La generación atrapada

Margarita Cedeño

@Margaritacdf

La Generación Z, nacida entre finales de los años noventa y principios de la década de 2010, ha crecido en un mundo donde las certezas parecen haber desaparecido. Se le identifica como la generación digital, la más conectada y la que mejor se mueve en los códigos de la globalización. Sin embargo, detrás de la imagen de jóvenes hiperconectados, creativos y emprendedores, se esconde una realidad mucho más compleja de jóvenes que trabajan más, pero no necesariamente viven mejor.

Hoy, para un joven dominicano o de cualquier parte del mundo, el empleo ya no garantiza librarse de la pobreza. El costo de la vida, con alquileres desbordados, alimentos encarecidos y servicios básicos cada vez más caros, se ha convertido en una losa que asfixia sus aspiraciones.

La promesa de la movilidad social, esa idea de que estudiar y conseguir un trabajo bastaba para ascender, se ha roto para muchos de ellos. Quien logra emplearse descubre que los salarios se quedan cortos frente a un mercado donde la vivienda es casi inalcanzable y los gastos esenciales consumen cualquier intento de ahorro. El fenómeno es global, pero en la República Dominicana se manifiesta con crudeza porque más del 60% de los jóvenes empleados están en condiciones de informalidad, con trabajos temporales, sin seguridad social y sin garantías de estabilidad. En otras palabras, trabajan, pero viven como si no lo hicieran.

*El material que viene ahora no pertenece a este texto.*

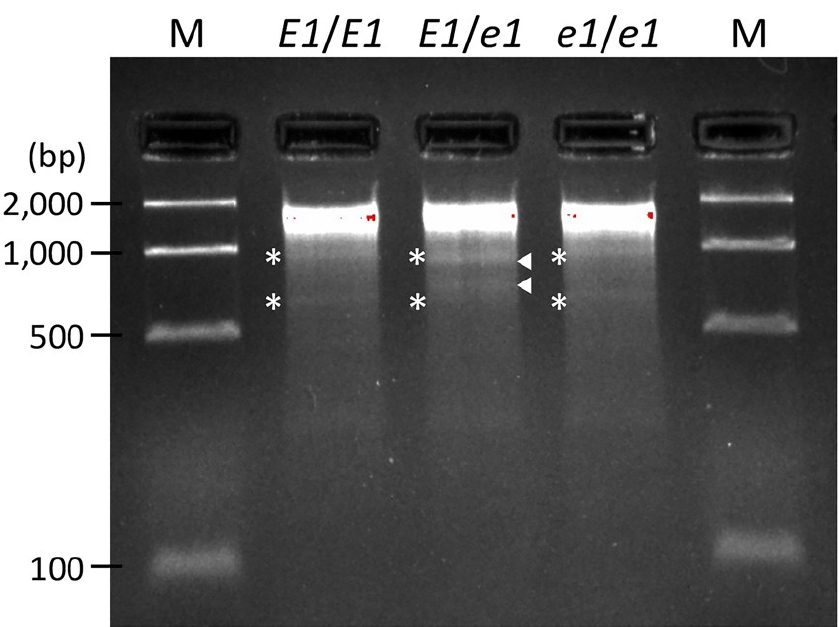
Figure 5. Mismatch-based mutant gene detection using CEL I nuclease; PCRs including the muta- tion in the E1 gene were performed using template DNA from wild type Hiden ( E1 / E1 ), a mixed heterozygous-mimic sample using DNA from Hiden and the 17-0040 mutant ( E1 / e1 ) and DNA from the 17-0040 mutant ( e1 / e1 ). After hetero-duplex formation through heat−denature/annealing cycles, samples were treated with the mismatch-specific nuclease CEL I. White arrowheads indicate CEL I-digested E1 fragments. Asterisks indicate nonspecific PCR fragments.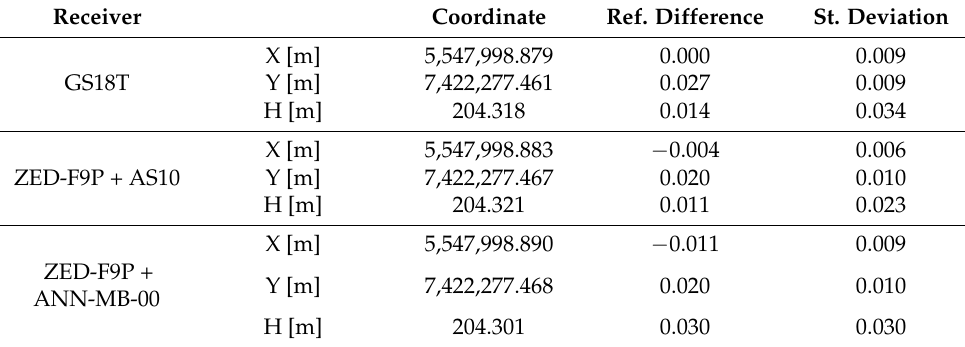
Table 4. Measurement results on Pt 3.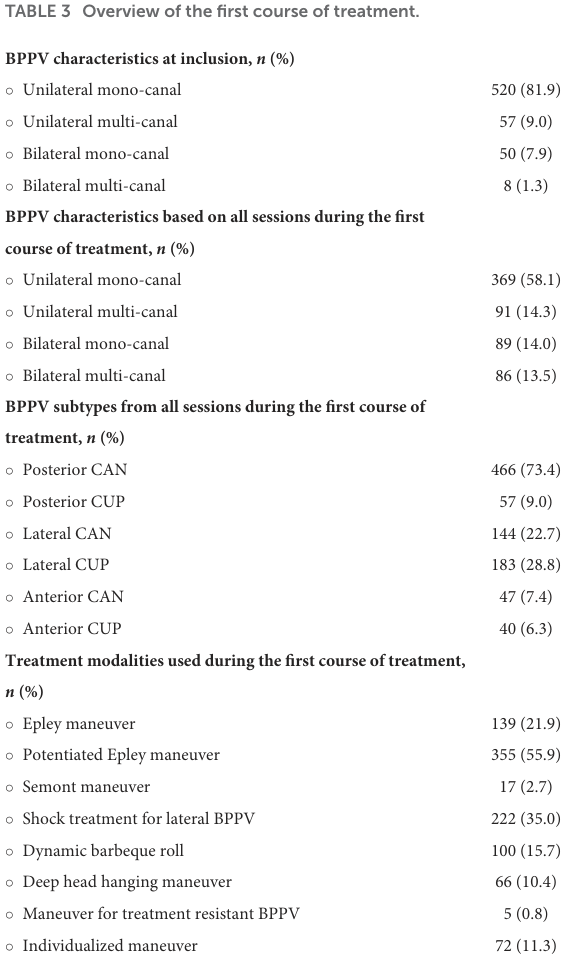
TABLE 3 Overview of the first course of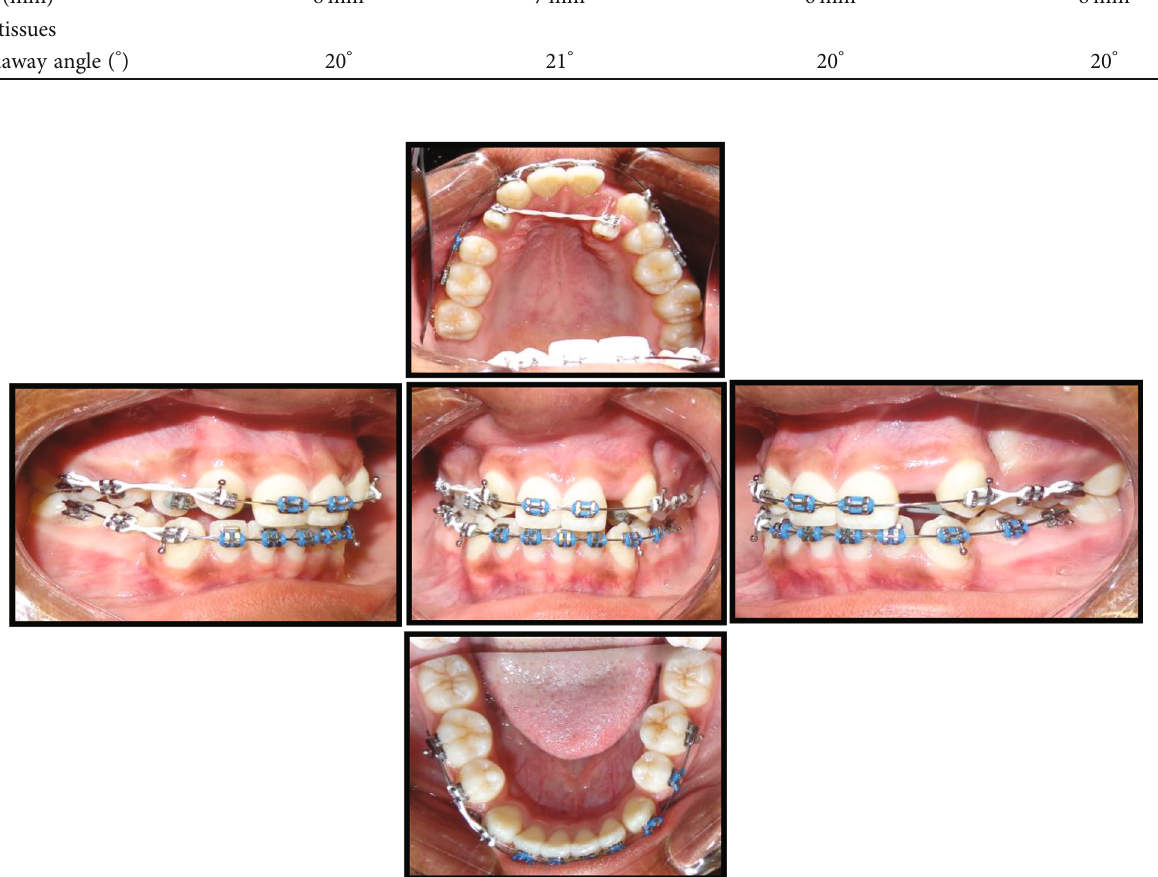
Figure 3: Intermediate intraoral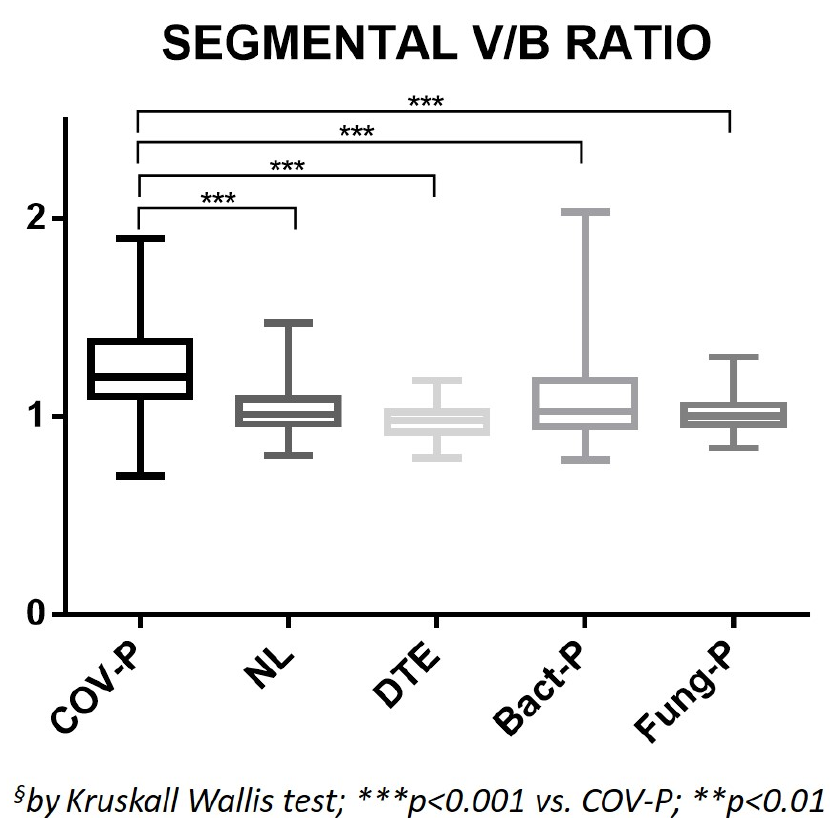
Table 1. Ratio between the caliber of the segmental and subsegmental branches of the pulmonary arteries and their corresponding bronchial branches, measured on healthy lung parenchyma.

A esta precariedad económica se suma la crisis de la salud mental, un peligro silencioso que golpea a esta generación con una fuerza inédita. La Organización Mundial de la Salud ha advertido que nunca en la historia de la humanidad se habían registrado tasas tan altas de ansiedad, depresión y estrés crónico entre los jóvenes, una realidad a la que no somos ajenos, pues la Encuesta Nacional de Hogares muestra que la presión por sostener estudios, trabajo y vida personal, en un entorno de incertidumbre y constantes cambios, está pasando factura. La estabilidad, esa palabra que parecía un derecho natural de generaciones anteriores, hoy se percibe como un lujo reservado para pocos.

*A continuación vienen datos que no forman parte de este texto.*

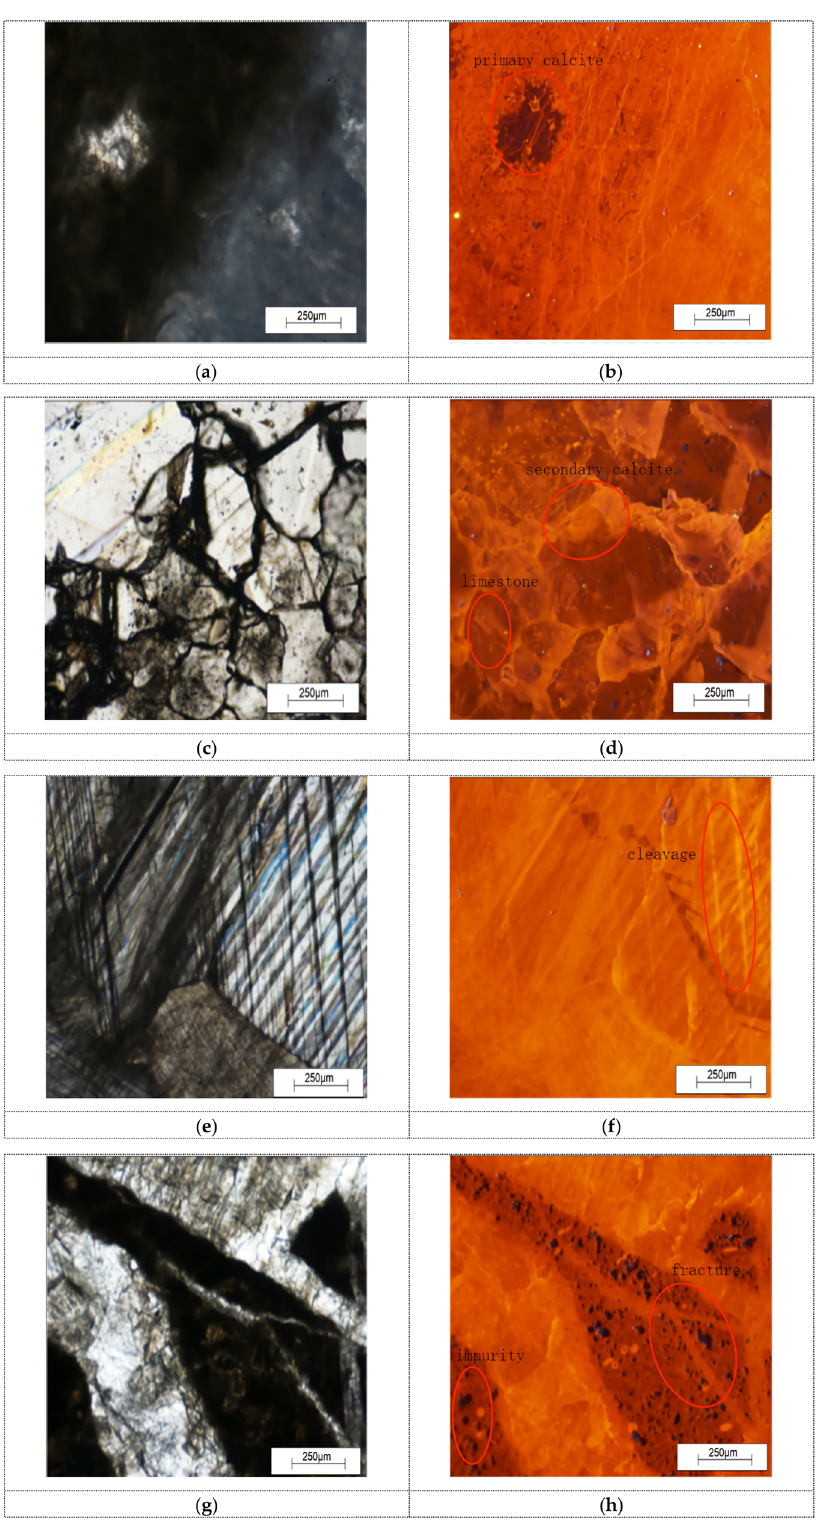
Figure 2: Cathodoluminescence characteristics of the D 3 x - C 1 d reservoirs in the central Hunan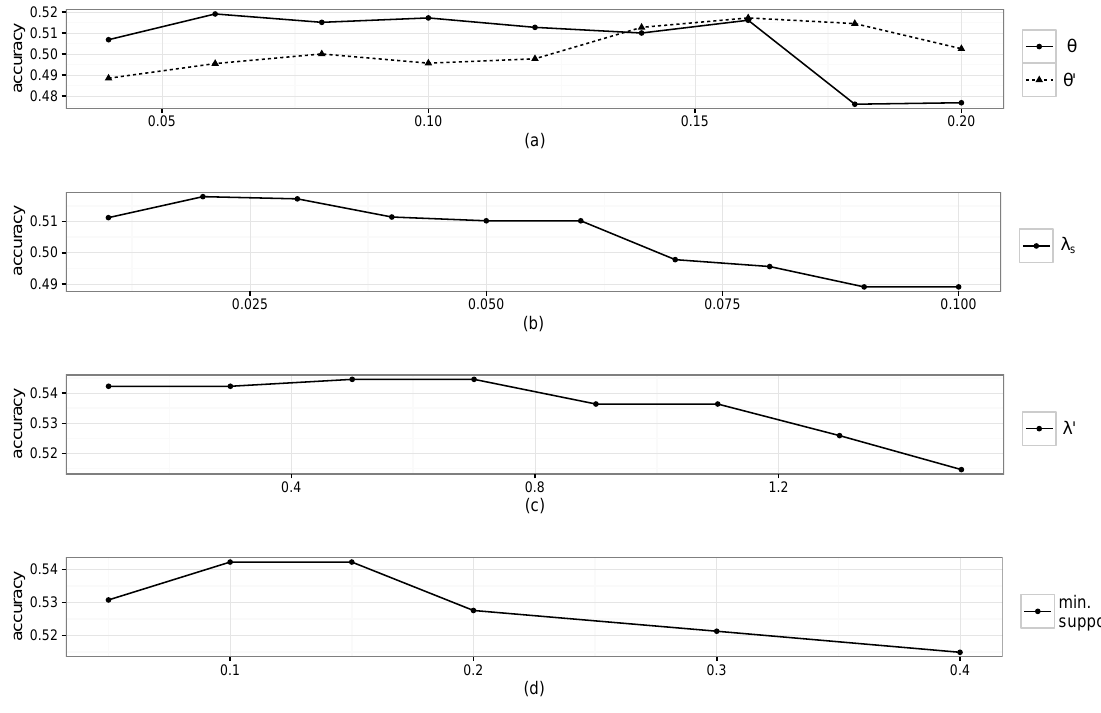
Figure 5. Accuracy results when varying parameters: ( a ) θ and θ (cid:48) ; ( b ) λ s ; ( c ) λ (cid:48) ; and ( d ) minimum support. The maximum gap, maximum window size, minimum support, λ and λ (cid:48) are the parameters involved in the gapped sequence mining. Individual effects of λ (cid:48) and the minimum support on the accuracy are respectively plotted in Figure 5c,d, where the maximum performance was achieved when setting λ (cid:48) and the minimum support to 0.5 and 0.15, respectively. Performance differences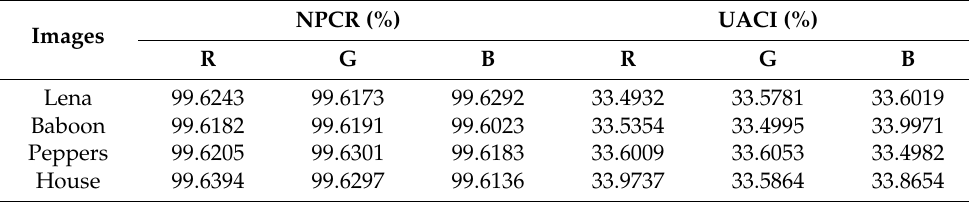
Table 5. Performance of plaintext sensitivity.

La Generación Z ha enfrentado de manera temprana las crisis que moldean el mundo contemporáneo, iniciando con la recesión global del 2008 en su infancia, la pandemia del 2020 en su adolescencia, el encarecimiento del costo de vida en su entrada al mundo adulto y un planeta que les exige adaptarse a ritmos acelerados de transformación tecnológica y cultural. Para quienes crecieron creyendo en la flexibilidad y en la innovación como herramientas de progreso, la paradoja es evidente, hoy son más preparados y adaptables, pero se sienten más atrapados que nunca.

En el caso dominicano, la dificultad de acceder a una vivienda digna es uno de los ejemplos más claros de esa sensación de encierro. Con un déficit habitacional que supera el millón de unidades y con precios de alquiler que suben al mismo ritmo que los ingresos se estancan, los jóvenes se ven obligados a prolongar la dependencia familiar o a destinar la mayor parte de su salario en sobrevivir sin poder construir un proyecto de vida propio. El sueño de independizarse y formar una familia se aplaza, cuando no se renuncia a él.

Esa falta de certezas económicas y sociales tiene un impacto directo en la salud mental. No se trata solo de estrés cotidiano, sino de un deterioro estructural del bienestar psicológico. La frustración, la ansiedad y la desesperanza se instalan como compañeros permanentes en la vida de quienes ven un futuro más frágil que el que tuvieron sus padres. El “quédate en casa” de la pandemia, diseñado para proteger, fue más que un eslogan, que poco a poso se convirtió en metáfora de una generación que, aun saliendo a trabajar y esforzándose, sigue encerrada en la imposibilidad de progresar.

Pero sería injusto limitar la mirada a la victimización. La Generación Z es también la más consciente y activa políticamente de los últimos tiempos. Son ellos quienes han levantado la voz contra el cambio climático, quienes cuestionan la desigualdad y quienes exigen que se hable de salud mental como un derecho y no como un tabú. En la República Dominicana, los vemos participando en iniciativas comunitarias, creando proyectos de innovación social y presionando para que se reconozca el valor de la diversidad. Son resilientes y están dispuestos a redefinir las reglas del juego.

La pregunta es si el Estado y la sociedad estarán a la altura de esa energía transformadora. En un país donde la informalidad laboral predomina, donde el acceso a la vivienda sigue sin resolverse, donde el sistema de salud mental es insuficiente y donde la educación enfrenta enormes desafíos de calidad, no basta con reconocer el problema. La generación atrapada no puede seguir esperando soluciones futuras mientras se desgasta en un presente cada vez más incierto.